They weren't of course.  Those anxiety attacks were signposts that I ignored completely.  Even before the car accident I was giving myself warnings that I wasn't quite as in-control as I thought.

My circle of protectors got me through them.  I cried and raged.  I'm sure they talked to me but I couldn't seem to hear them or rather I couldn't seem to understand them.  I had no words to explain what I was feeling other than terror and panic. The world had lost its color and sharp edges.  Everything to me was gray and just a bit fuzzy.  Even I knew I was nuts.  Depressed wasn't a word I could hear yet.  Looking back, I am astounded at my own capacity for denial.

Cinematic Epiphany

Then late one night, I happened on the movie Night of the Iguana. Made in 1964 with Richard Burton and Deborah Kerr and directed by John Houston. The play the movie was based on was written by Tennessee Williams. Now, there's a man with issues.

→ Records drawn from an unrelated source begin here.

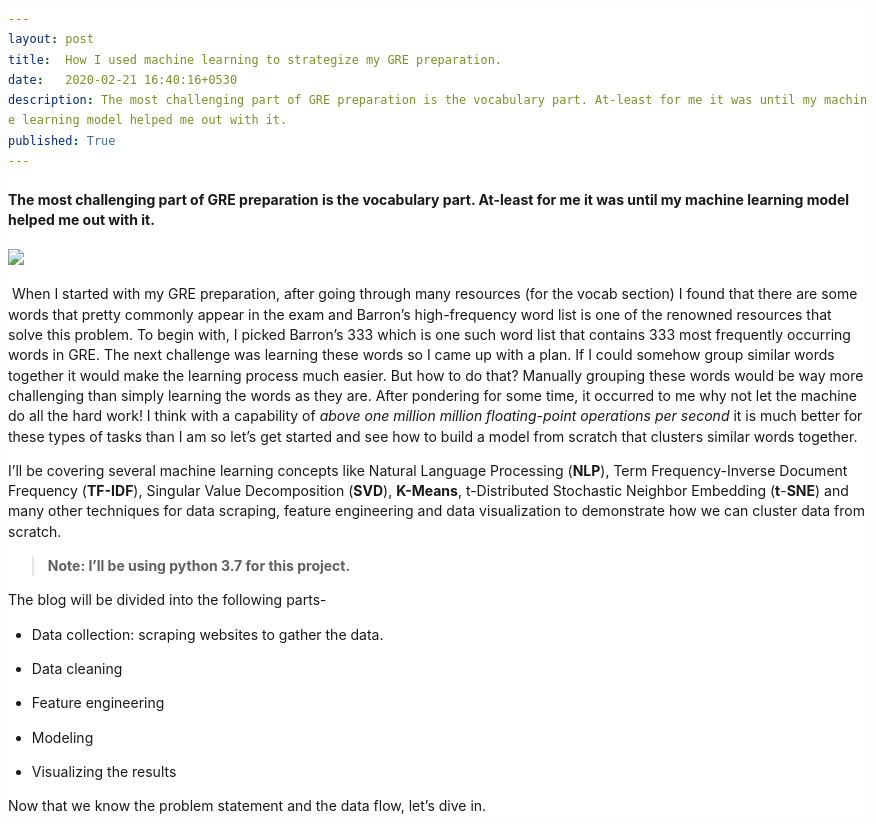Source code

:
 ```yaml
---
layout: post
title:  How I used machine learning to strategize my GRE preparation.
date:   2020-02-21 16:40:16+0530
description: The most challenging part of GRE preparation is the vocabulary part. At-least for me it was until my machine learning model helped me out with it.
published: True
---
```


#### **The most challenging part of GRE preparation is the vocabulary part. At-least for me it was until my machine learning model helped me out with it.**

<div class="row mt-3">
    <div class="col-sm mt-3 mt-md-1">
        <img class="img-fluid rounded z-depth-0" src="https://cdn-images-1.medium.com/max/5040/1*OStckVJzGb02CZt1RY8csw.png">
    </div>
</div>

![]()
When I started with my GRE preparation, after going through many resources (for the vocab section) I found that there are some words that pretty commonly appear in the exam and Barron’s high-frequency word list is one of the renowned resources that solve this problem. To begin with, I picked Barron’s 333 which is one such word list that contains 333 most frequently occurring words in GRE. The next challenge was learning these words so I came up with a plan. If I could somehow group similar words together it would make the learning process much easier. But how to do that? Manually grouping these words would be way more challenging than simply learning the words as they are. After pondering for some time, it occurred to me why not let the machine do all the hard work! I think with a capability of *above one million million floating-point operations per second* it is much better for these types of tasks than I am so let’s get started and see how to build a model from scratch that clusters similar words together.

I’ll be covering several machine learning concepts like Natural Language Processing (**NLP**), Term Frequency-Inverse Document Frequency (**TF-IDF**), Singular Value Decomposition (**SVD**), **K-Means**, t-Distributed Stochastic Neighbor Embedding (**t**-**SNE**) and many other techniques for data scraping, feature engineering and data visualization to demonstrate how we can cluster data from scratch.

>  **Note: I’ll be using python 3.7 for this project.**

The blog will be divided into the following parts-

* Data collection: scraping websites to gather the data.

* Data cleaning

* Feature engineering

* Modeling

* Visualizing the results

Now that we know the problem statement and the data flow, let’s dive in.
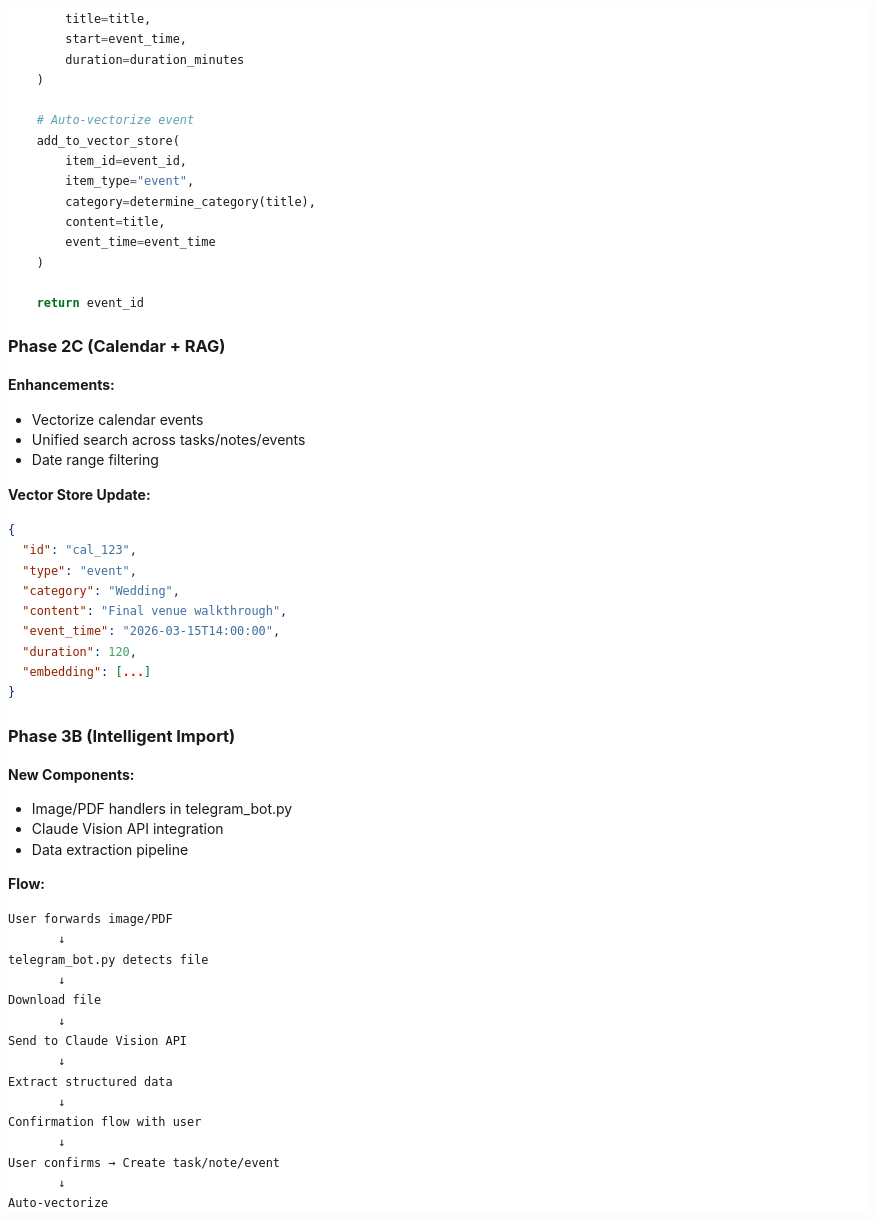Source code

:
 ```python
        title=title,
        start=event_time,
        duration=duration_minutes
    )

    # Auto-vectorize event
    add_to_vector_store(
        item_id=event_id,
        item_type="event",
        category=determine_category(title),
        content=title,
        event_time=event_time
    )

    return event_id
```

### Phase 2C (Calendar + RAG)

**Enhancements:**
- Vectorize calendar events
- Unified search across tasks/notes/events
- Date range filtering

**Vector Store Update:**
```json
{
  "id": "cal_123",
  "type": "event",
  "category": "Wedding",
  "content": "Final venue walkthrough",
  "event_time": "2026-03-15T14:00:00",
  "duration": 120,
  "embedding": [...]
}
```

### Phase 3B (Intelligent Import)

**New Components:**
- Image/PDF handlers in telegram_bot.py
- Claude Vision API integration
- Data extraction pipeline

**Flow:**
```
User forwards image/PDF
       ↓
telegram_bot.py detects file
       ↓
Download file
       ↓
Send to Claude Vision API
       ↓
Extract structured data
       ↓
Confirmation flow with user
       ↓
User confirms → Create task/note/event
       ↓
Auto-vectorize
```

I won't go deeply into the plot. It's fairly involved but basically deals with a group of lost people. They know where they are and when they are but a few of them are starting to see that their lives have gone off track.

The main character played by Richard Burton is deep into a breakdown. Deborah Kerr is recovering from one. Everyone else in the film is at different stages.

I was so young then and so inexperienced about the realities of living. I had no idea how difficult just getting through a moment could be.

By watching these characters go through what I was going through and coming out the other end of what seemed to be a "long dark tunnel" I acquired some language to describe what I was feeling. Up to that point, I didn't know how to talk about or really think about my fear of the life I was heading into.

The Night of the Iguana talked about the terror and anguish that just getting through a day could engender. It discussed ways of coming to terms with the panic of the unknown. I make it sound quite dry and academic. Far from it. Lots of arm waving and teeth gnashing drama but also much truth in between the lines. Especially for someone like me who was looking so desperately for a way to name - and by naming - begin to understand my own inner demons.

Tennessee Williams wrote several endings to his play. He couldn't quite light on a definite way to wrap things up. I think that's because these characters weren't going to have a neat ending. I feel one of the lessons of the movie was that the struggles of the characters would never stop. They developed ways of dealing with being crazy but it would be a continuing battle. Mine certainly has been.

Note: Night of the Iguana turns up on Turner Classic Movies from time to time. Be sure to add about 15 minutes to the timer on your DVR as the movie runs longer than it is listed.